Page extract »
# Striper rig



## Tinybaum (Mar 8, 2004)

What do you prefer a fish finder rig for spring stripers, or mono bottom rig minus the bottom hook?

If its neither, post what you prefer if it isnt too big of a secret.

I use one of each, results have been about the same for me on both of them.

Tiny


----------



## FL FISHERMAN (Sep 30, 2002)

I used high low rig but would make them myself with 50lb test mono using a dropper loop. I really never had luck using a fish finder rig.


----------



## Tinybaum (Mar 8, 2004)

yeah i tie my own with 60lb mono, and all. I think the stripers dont like the metal rigs too much. but i only use the top hook.

Oh and yeah its 5am and work sucks

Tiny


----------



## CAST DADDY L (Apr 21, 2004)

*Hey Tiny*

Check Your Pm


----------



## Andre (Mar 15, 2003)

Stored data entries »
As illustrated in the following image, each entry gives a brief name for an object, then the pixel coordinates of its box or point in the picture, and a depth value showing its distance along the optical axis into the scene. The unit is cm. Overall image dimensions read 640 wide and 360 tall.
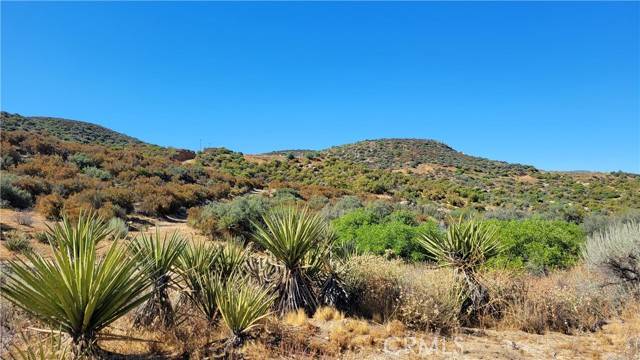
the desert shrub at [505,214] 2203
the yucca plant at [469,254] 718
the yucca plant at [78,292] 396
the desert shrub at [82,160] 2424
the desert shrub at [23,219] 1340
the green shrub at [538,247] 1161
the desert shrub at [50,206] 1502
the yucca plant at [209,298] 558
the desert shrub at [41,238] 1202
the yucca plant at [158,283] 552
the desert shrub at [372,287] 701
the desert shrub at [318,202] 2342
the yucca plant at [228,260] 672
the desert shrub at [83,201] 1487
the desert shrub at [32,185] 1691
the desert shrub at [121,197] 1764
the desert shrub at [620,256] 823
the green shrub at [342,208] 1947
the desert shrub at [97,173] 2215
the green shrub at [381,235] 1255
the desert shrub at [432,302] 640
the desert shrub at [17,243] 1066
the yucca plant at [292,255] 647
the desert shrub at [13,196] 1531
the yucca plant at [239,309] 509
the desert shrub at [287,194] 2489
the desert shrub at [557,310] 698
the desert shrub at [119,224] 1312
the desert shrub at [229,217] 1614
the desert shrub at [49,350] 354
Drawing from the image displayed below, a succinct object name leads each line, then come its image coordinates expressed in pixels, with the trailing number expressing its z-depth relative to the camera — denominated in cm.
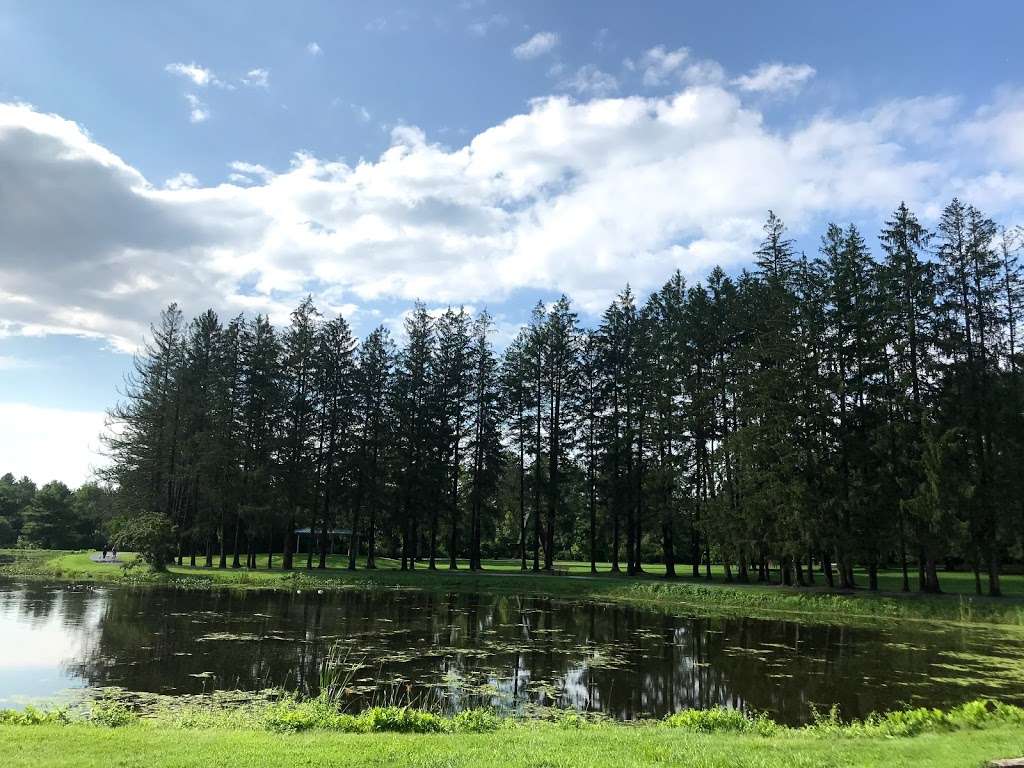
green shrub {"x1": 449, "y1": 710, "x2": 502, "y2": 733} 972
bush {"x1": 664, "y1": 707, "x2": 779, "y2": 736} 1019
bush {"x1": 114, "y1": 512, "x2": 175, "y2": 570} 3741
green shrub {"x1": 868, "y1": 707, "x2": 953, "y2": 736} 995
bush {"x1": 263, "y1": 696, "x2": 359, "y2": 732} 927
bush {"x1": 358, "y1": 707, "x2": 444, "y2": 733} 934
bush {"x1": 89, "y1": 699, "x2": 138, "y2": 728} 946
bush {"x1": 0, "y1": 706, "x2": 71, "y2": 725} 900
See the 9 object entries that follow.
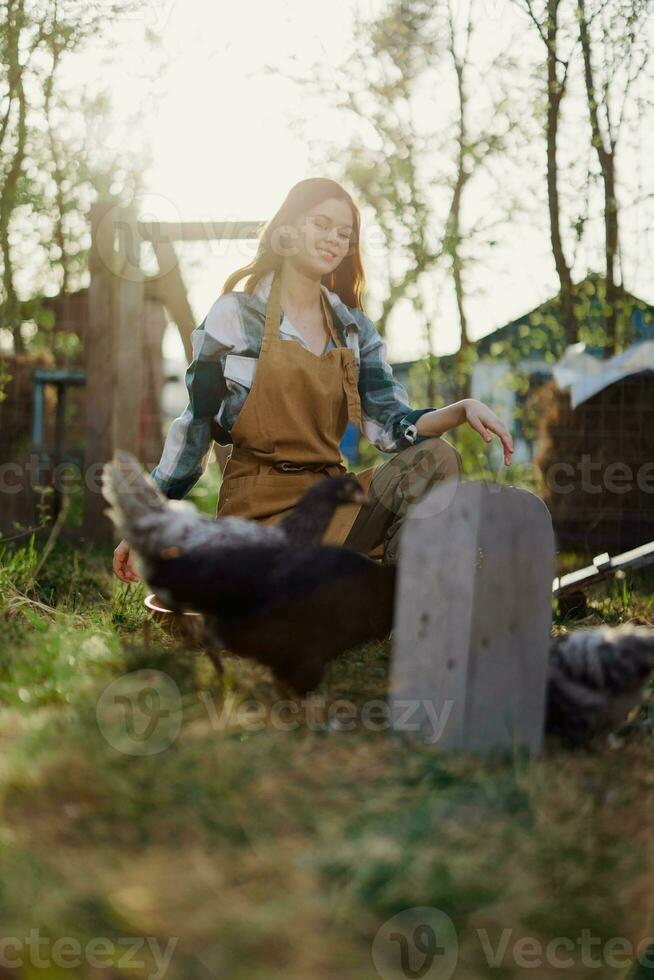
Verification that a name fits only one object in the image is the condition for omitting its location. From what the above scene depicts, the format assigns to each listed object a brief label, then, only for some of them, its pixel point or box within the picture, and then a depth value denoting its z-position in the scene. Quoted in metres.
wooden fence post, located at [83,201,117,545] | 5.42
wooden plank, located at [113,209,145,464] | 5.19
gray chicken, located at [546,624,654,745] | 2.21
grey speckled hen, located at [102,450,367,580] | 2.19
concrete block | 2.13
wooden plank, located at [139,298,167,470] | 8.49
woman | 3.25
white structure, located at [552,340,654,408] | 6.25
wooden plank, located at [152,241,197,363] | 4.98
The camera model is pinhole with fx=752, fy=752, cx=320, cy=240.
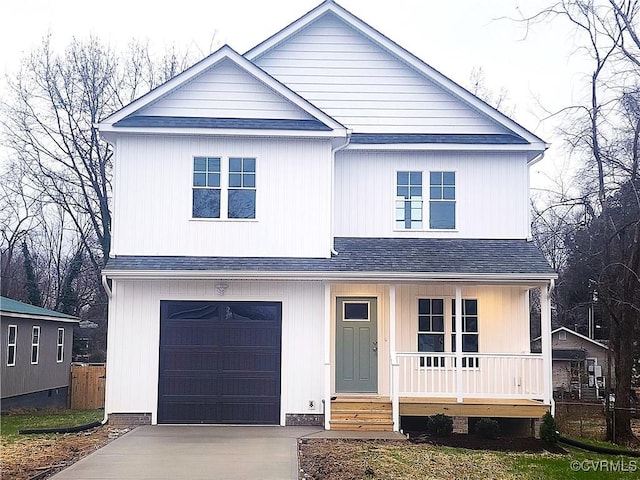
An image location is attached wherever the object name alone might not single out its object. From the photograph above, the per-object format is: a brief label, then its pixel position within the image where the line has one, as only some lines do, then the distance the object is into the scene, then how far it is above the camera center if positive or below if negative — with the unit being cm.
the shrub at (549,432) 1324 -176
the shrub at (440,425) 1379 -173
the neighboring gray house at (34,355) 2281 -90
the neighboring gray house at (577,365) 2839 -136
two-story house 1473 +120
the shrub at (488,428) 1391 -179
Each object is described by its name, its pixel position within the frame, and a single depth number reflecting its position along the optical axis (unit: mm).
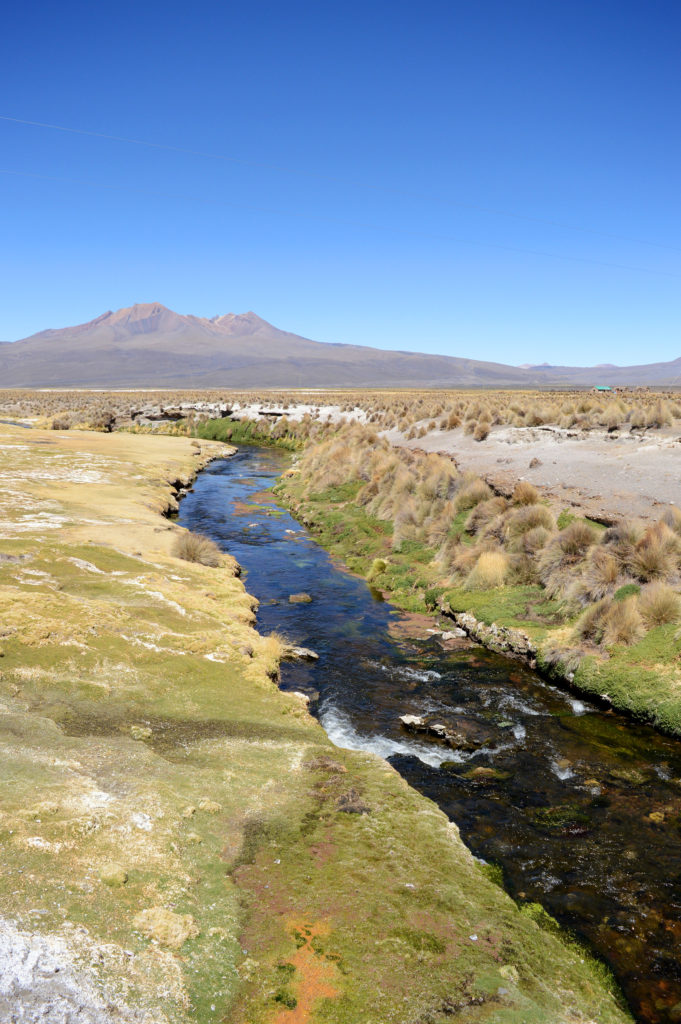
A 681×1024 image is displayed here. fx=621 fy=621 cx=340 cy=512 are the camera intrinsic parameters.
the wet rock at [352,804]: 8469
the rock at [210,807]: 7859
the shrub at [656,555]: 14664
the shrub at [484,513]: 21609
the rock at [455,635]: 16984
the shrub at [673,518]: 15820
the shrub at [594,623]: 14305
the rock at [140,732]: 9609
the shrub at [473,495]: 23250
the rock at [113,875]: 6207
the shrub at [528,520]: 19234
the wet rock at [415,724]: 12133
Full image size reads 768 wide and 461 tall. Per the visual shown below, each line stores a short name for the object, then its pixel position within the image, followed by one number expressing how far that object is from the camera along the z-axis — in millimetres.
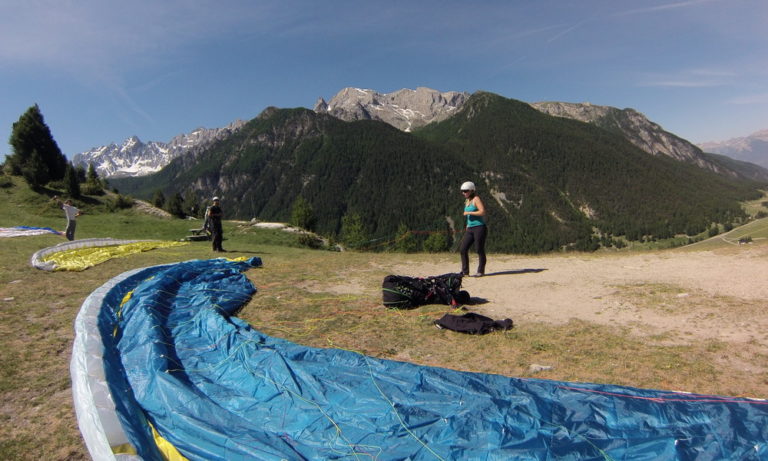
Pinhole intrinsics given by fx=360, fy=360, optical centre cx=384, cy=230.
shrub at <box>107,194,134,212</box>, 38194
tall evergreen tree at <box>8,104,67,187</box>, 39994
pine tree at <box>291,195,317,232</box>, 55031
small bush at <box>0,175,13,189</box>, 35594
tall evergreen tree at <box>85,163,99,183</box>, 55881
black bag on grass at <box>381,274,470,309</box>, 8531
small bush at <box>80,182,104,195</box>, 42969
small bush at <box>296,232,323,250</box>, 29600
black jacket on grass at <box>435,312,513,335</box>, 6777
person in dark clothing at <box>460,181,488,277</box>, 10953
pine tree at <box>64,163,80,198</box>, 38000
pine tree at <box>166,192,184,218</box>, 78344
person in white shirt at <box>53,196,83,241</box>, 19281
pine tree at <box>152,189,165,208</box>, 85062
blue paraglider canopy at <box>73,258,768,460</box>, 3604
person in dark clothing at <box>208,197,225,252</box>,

Your goal »
Please decide whether each statement below agrees with the striper rig thread, answering yes or no and quoting the deciding words of the thread.
1. FL FISHERMAN made his own high-low rigs from 50lb test mono.
2. Tinybaum uses both hooks on the rigs he ties.
3. FL FISHERMAN had good results with a fish finder rig.

Output of the exercise »
1. Yes: "I used high low rig but would make them myself with 50lb test mono using a dropper loop."
2. No: "but i only use the top hook."
3. No: "I really never had luck using a fish finder rig."